Exercise details –
Convert the material from the line with "How many distinct data groups are displayed?" to the line with "Is it true that f1 equals 0.9 at 16?", both included, into a JSON list of strings with one string per line. Skip blank lines and leave the pictures out.
-- Input data follows --
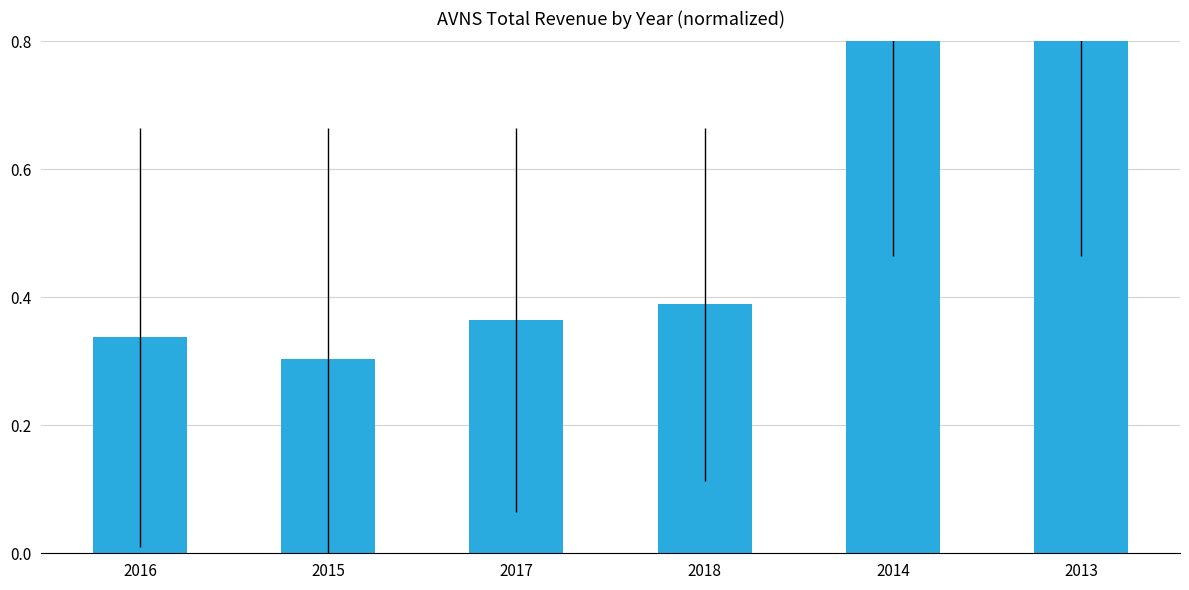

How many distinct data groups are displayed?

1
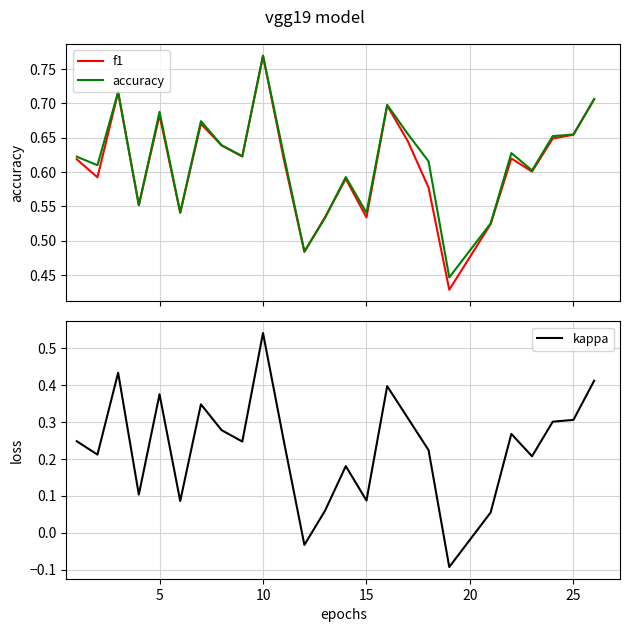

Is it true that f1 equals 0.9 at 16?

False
-- Input data concluded --
-- Input data follows --
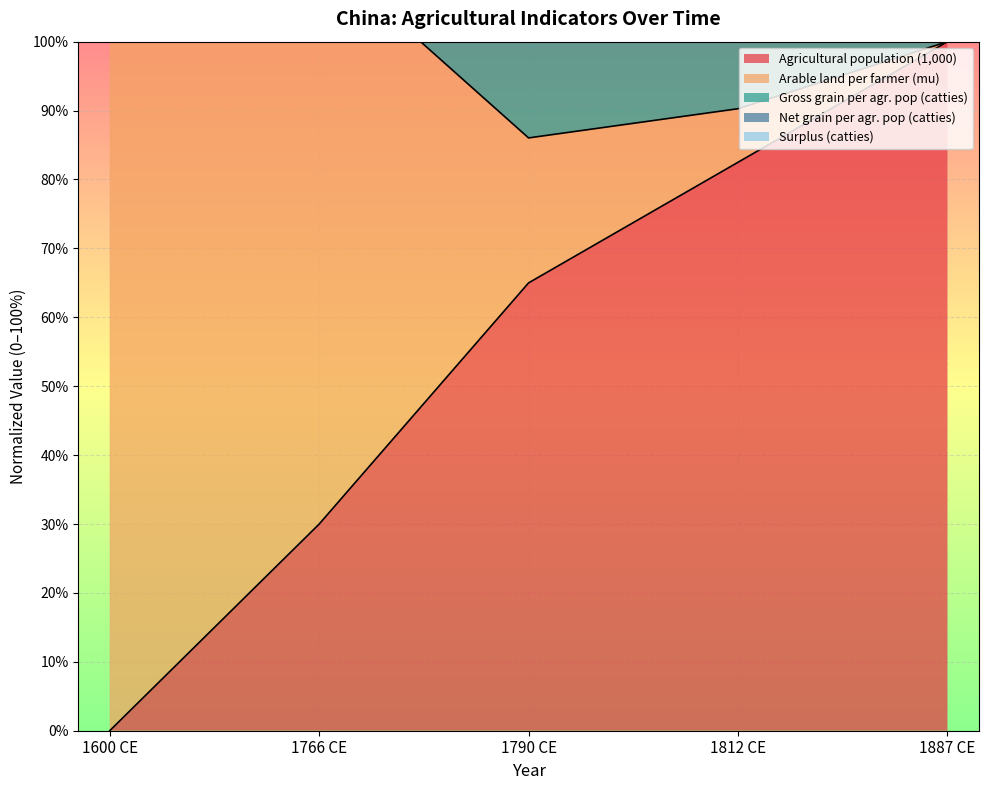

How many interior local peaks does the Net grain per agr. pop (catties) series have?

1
-- Input data concluded --
-- Input data follows --
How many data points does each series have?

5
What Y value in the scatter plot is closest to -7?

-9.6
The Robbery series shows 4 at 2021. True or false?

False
-- Input data concluded --
Exercise answer –
[
  "How many distinct data groups are displayed?",
  "1",
  "Is it true that f1 equals 0.9 at 16?"
]